Pariwisata

Peluang dan Hambatan Ronde Dua Pendaftaran IR Jepang Tahun 2027

Peluang dan Hambatan Ronde Dua Pendaftaran IR Jepang Tahun 2027

Pemahaman Baru Terhadap Ronde Kedua Aplikasi IR di Jepang Tahun 2027 menjadi tahun penting bagi Jepang karena dibukanya aplikasi lisensi resor terpadu (IR) ronde kedua. Meski harapannya tinggi, minat dari para investor tampaknya menurun dibandingkan dengan tahap pertama. Beberapa daerah pemerintah yang terlibat belum memperlihatkan antusiasme yang tinggi.

Jadwal Proses dan Ketersediaan Lisensi

Pengajuan akan berlangsung antara 6 Mei 2027 hingga 5 November 2027, dengan dua lisensi kasino masih dapat diperoleh.
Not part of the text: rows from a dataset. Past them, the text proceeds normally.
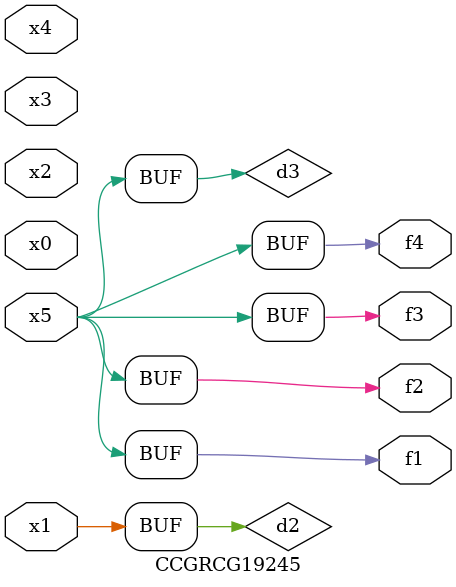
<source format=v>
module CCGRCG19245(
	input x0, x1, x2, x3, x4, x5,
	output f1, f2, f3, f4
);

	wire d1, d2, d3;

	not (d1, x5);
	or (d2, x1);
	xnor (d3, d1);
	assign f1 = d3;
	assign f2 = d3;
	assign f3 = d3;
	assign f4 = d3;
endmodule

</source>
Saat ini, hanya satu resor yang telah disetujui, yaitu MGM Osaka dengan proyek senilai JPY1.51 triliun yang rencananya dibuka tahun 2030. Ini menunjukkan hambatan besar dalam liberalisasi bagi investor.

Tantangan bagi Investor IR

Salah satu kendala utama bagi investor adalah potensi lokasi IR baru yang mungkin berada di kota-kota yang bukan pusat metropolitan besar seperti Tokyo. Hal ini memunculkan tantangan bagaimana memenuhi kebutuhan investasi non-perjudian di lokasi yang mungkin kurang menarik.
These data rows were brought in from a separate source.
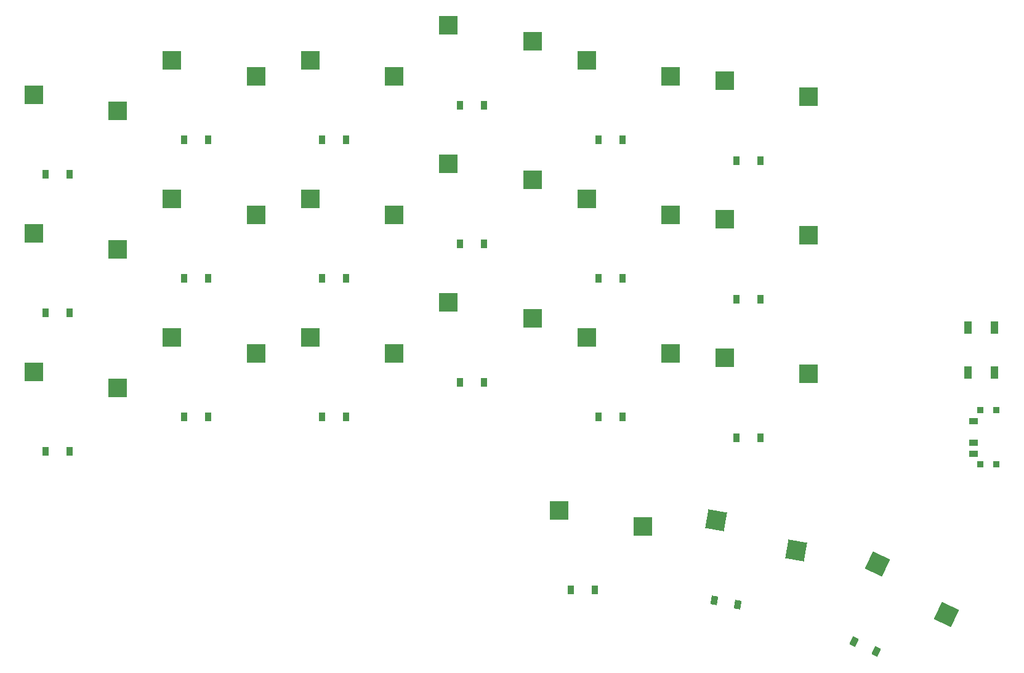
<source format=gbr>
%TF.GenerationSoftware,KiCad,Pcbnew,7.0.9*%
%TF.CreationDate,2024-08-18T04:48:21-07:00*%
%TF.ProjectId,left,6c656674-2e6b-4696-9361-645f70636258,v1.0.0*%
%TF.SameCoordinates,Original*%
%TF.FileFunction,Paste,Bot*%
%TF.FilePolarity,Positive*%
%FSLAX46Y46*%
G04 Gerber Fmt 4.6, Leading zero omitted, Abs format (unit mm)*
G04 Created by KiCad (PCBNEW 7.0.9) date 2024-08-18 04:48:21*
%MOMM*%
%LPD*%
G01*
G04 APERTURE LIST*
G04 Aperture macros list*
%AMRotRect*
0 Rectangle, with rotation*
0 The origin of the aperture is its center*
0 $1 length*
0 $2 width*
0 $3 Rotation angle, in degrees counterclockwise*
0 Add horizontal line*
21,1,$1,$2,0,0,$3*%
G04 Aperture macros list end*
%ADD10R,1.250000X0.900000*%
%ADD11R,0.900000X0.900000*%
%ADD12R,1.100000X1.800000*%
%ADD13R,2.600000X2.600000*%
%ADD14RotRect,2.600000X2.600000X335.000000*%
%ADD15R,0.900000X1.200000*%
%ADD16RotRect,0.900000X1.200000X335.000000*%
%ADD17RotRect,2.600000X2.600000X350.000000*%
%ADD18RotRect,0.900000X1.200000X350.000000*%
G04 APERTURE END LIST*
D10*
%TO.C,T1*%
X269374550Y-165102900D03*
X269374550Y-163602900D03*
X269374550Y-160602900D03*
D11*
X270349550Y-166552900D03*
X272549550Y-166552900D03*
X270349550Y-159152900D03*
X272549550Y-159152900D03*
%TD*%
D12*
%TO.C,B1*%
X272299550Y-147752900D03*
X272299550Y-153952900D03*
X268599550Y-147752900D03*
X268599550Y-153952900D03*
%TD*%
D13*
%TO.C,S5*%
X140174550Y-134807900D03*
X151724550Y-137007900D03*
%TD*%
D14*
%TO.C,S1*%
X256129579Y-180307149D03*
X265667673Y-187182267D03*
%TD*%
D15*
%TO.C,D5*%
X141799550Y-145757900D03*
X145099550Y-145757900D03*
%TD*%
D16*
%TO.C,D1*%
X252974659Y-190917974D03*
X255965475Y-192312614D03*
%TD*%
D13*
%TO.C,S20*%
X235174550Y-132902900D03*
X246724550Y-135102900D03*
%TD*%
%TO.C,S8*%
X159174550Y-130045400D03*
X170724550Y-132245400D03*
%TD*%
D15*
%TO.C,D11*%
X179799550Y-140995400D03*
X183099550Y-140995400D03*
%TD*%
%TO.C,D10*%
X179799550Y-160045400D03*
X183099550Y-160045400D03*
%TD*%
%TO.C,D4*%
X141799550Y-164807900D03*
X145099550Y-164807900D03*
%TD*%
D13*
%TO.C,S10*%
X178174550Y-149095400D03*
X189724550Y-151295400D03*
%TD*%
D15*
%TO.C,D12*%
X179799550Y-121945400D03*
X183099550Y-121945400D03*
%TD*%
D17*
%TO.C,S2*%
X234006804Y-174228301D03*
X244999308Y-178400515D03*
%TD*%
D15*
%TO.C,D20*%
X236799550Y-143852900D03*
X240099550Y-143852900D03*
%TD*%
D13*
%TO.C,S3*%
X212364550Y-172907900D03*
X223914550Y-175107900D03*
%TD*%
D15*
%TO.C,D16*%
X217799550Y-160045400D03*
X221099550Y-160045400D03*
%TD*%
D13*
%TO.C,S17*%
X216174550Y-130045400D03*
X227724550Y-132245400D03*
%TD*%
D15*
%TO.C,D21*%
X236799550Y-124802900D03*
X240099550Y-124802900D03*
%TD*%
%TO.C,D19*%
X236799550Y-162902900D03*
X240099550Y-162902900D03*
%TD*%
D13*
%TO.C,S12*%
X178174550Y-110995400D03*
X189724550Y-113195400D03*
%TD*%
%TO.C,S9*%
X159174550Y-110995400D03*
X170724550Y-113195400D03*
%TD*%
D15*
%TO.C,D15*%
X198799550Y-117182900D03*
X202099550Y-117182900D03*
%TD*%
D13*
%TO.C,S6*%
X140174550Y-115757900D03*
X151724550Y-117957900D03*
%TD*%
%TO.C,S7*%
X170724550Y-151295400D03*
X159174550Y-149095400D03*
%TD*%
%TO.C,S14*%
X197174550Y-125282900D03*
X208724550Y-127482900D03*
%TD*%
D15*
%TO.C,D17*%
X217799550Y-140995400D03*
X221099550Y-140995400D03*
%TD*%
%TO.C,D8*%
X160799550Y-140995400D03*
X164099550Y-140995400D03*
%TD*%
D18*
%TO.C,D2*%
X233705669Y-185294125D03*
X236955535Y-185867163D03*
%TD*%
D13*
%TO.C,S13*%
X197174550Y-144332900D03*
X208724550Y-146532900D03*
%TD*%
%TO.C,S11*%
X178174550Y-130045400D03*
X189724550Y-132245400D03*
%TD*%
%TO.C,S4*%
X140174550Y-153857900D03*
X151724550Y-156057900D03*
%TD*%
D15*
%TO.C,D3*%
X213989550Y-183857900D03*
X217289550Y-183857900D03*
%TD*%
D13*
%TO.C,S21*%
X235174550Y-113852900D03*
X246724550Y-116052900D03*
%TD*%
%TO.C,S16*%
X216174550Y-149095400D03*
X227724550Y-151295400D03*
%TD*%
D15*
%TO.C,D6*%
X141799550Y-126707900D03*
X145099550Y-126707900D03*
%TD*%
D13*
%TO.C,S18*%
X216174550Y-110995400D03*
X227724550Y-113195400D03*
%TD*%
D15*
%TO.C,D9*%
X160799550Y-121945400D03*
X164099550Y-121945400D03*
%TD*%
D13*
%TO.C,S15*%
X197174550Y-106232900D03*
X208724550Y-108432900D03*
%TD*%
D15*
%TO.C,D18*%
X217799550Y-121945400D03*
X221099550Y-121945400D03*
%TD*%
%TO.C,D13*%
X198799550Y-155282900D03*
X202099550Y-155282900D03*
%TD*%
%TO.C,D14*%
X198799550Y-136232900D03*
X202099550Y-136232900D03*
%TD*%
D13*
%TO.C,S19*%
X235174550Y-151952900D03*
X246724550Y-154152900D03*
%TD*%
D15*
%TO.C,D7*%
X160799550Y-160045400D03*
X164099550Y-160045400D03*
%TD*%
M02*

</source>
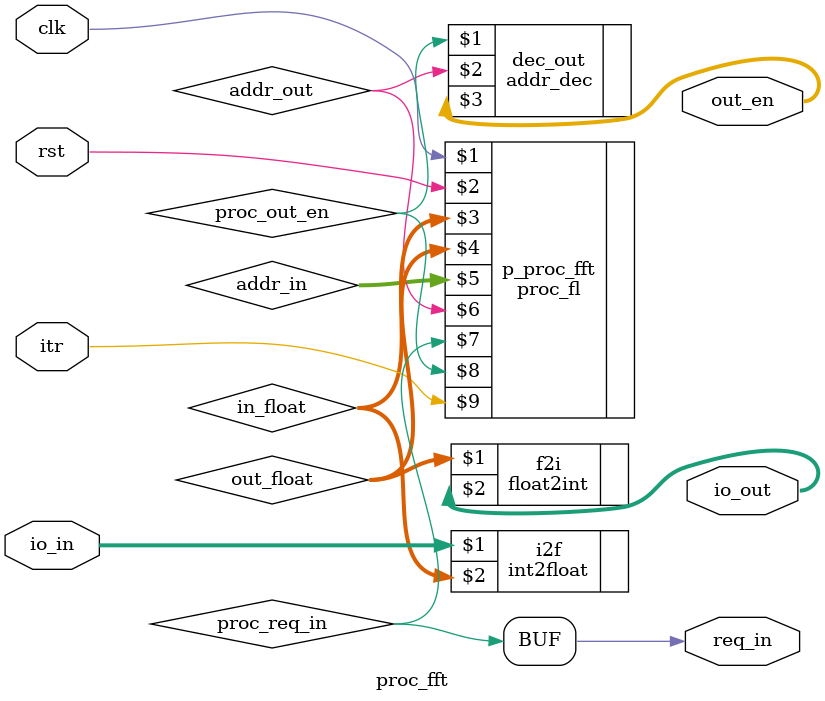
<source format=v>
module proc_fft (
input clk, rst,
input signed [22:0] io_in,
output signed [31:0] io_out,
output [0:0] req_in,
output [1:0] out_en,
input itr);

wire signed [31:0] in_float;
wire signed [31:0] out_float;

int2float #(.MAN(23),.EXP(8)) i2f (io_in, in_float);

wire proc_req_in, proc_out_en;
wire [-1:0] addr_in;
wire [0:0] addr_out;

proc_fl
#(.NBMANT(23),
.NBEXPO(8),
.MDATAS(71),
.MINSTS(366),
.SDEPTH(10),
.NUIOIN(1),
.NUIOOU(2),
.FFTSIZ(3),
.CAL(1),
.LES(1),
.MLT(1),
.ADD(1),
.FFT(1),
.NEG(1),
.LDI(1),
.SRF(1),
.DFILE("proc_fft_data.mif"),
.IFILE("proc_fft_inst.mif")
) p_proc_fft (clk, rst, in_float, out_float, addr_in, addr_out, proc_req_in, proc_out_en, itr);

float2int #(.EXP(8),.MAN(23)) f2i (out_float, io_out);

assign req_in = proc_req_in;
addr_dec #(2) dec_out(proc_out_en, addr_out, out_en);

endmodule
</source>
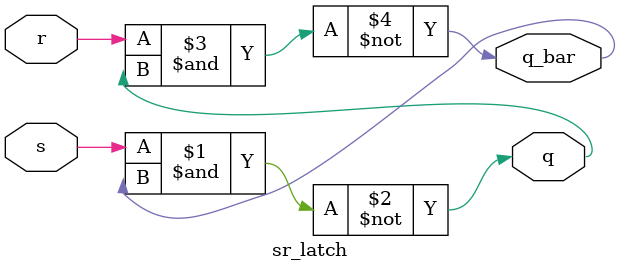
<source format=v>
`timescale 1ns / 1ps


module sr_latch(
input s,r,output q,q_bar
    );
    assign q=~(s&q_bar);
    assign q_bar=~(r&q);
endmodule

</source>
Kekhawatiran Pemerintah Daerah

Dengan kurang dari satu tahun sebelum proses aplikasi dimulai, hanya beberapa pemerintah daerah yang tertarik memfasilitasi IR. Mike Tanji, konsultan berpengalaman, menegaskan bahwa komunitas yang serius harus mempersiapkan diri sebelum September 2026, agar dapat menyelesaikan persyaratan untuk jendela aplikasi tahun 2027.

Inisiatif Awal oleh Aichi dan Hokkaido

Saat ini, prefektur Aichi dan Hokkaido menunjukkan minat publik dalam proyek ini. Aichi telah mengundang proposal, sementara Hokkaido masih menyusun kerangka kebijakan IR mereka tanpa komitmen resmi. Kondisi ini membatasi pilihan lokasi yang dapat dipertimbangkan oleh investor, karena prefektur lainnya belum menyatakan niat mereka.

Persyaratan Regional dan Tantangan Kebijakan

Menurut Toru Mihara, seorang akademisi Jepang, ada isu belum terselesaikan terkait pengembangan resor di lokasi regional sambil memenuhi standar minimum untuk fasilitas non-perjudian seperti ruang MICE dan hotel. Membuat fasilitas ini di daerah rural bisa jadi tidak ekonomis. Relaksasi kebijakan mungkin dapat meningkatkan minat investor pada proyek IR di daerah ini.

Penutup

Perizinan untuk resor terpadu di Jepang membutuhkan persiapan matang dari pemerintah lokal dan mitra komersial. Dengan batas waktu yang ada dan minat daerah yang minim, investor harus siap menghadapi tantangan ini. Namun, jika kebijakan lebih fleksibel, bisa jadi ini membuka peluang investasi baru yang beragam dan inovatif.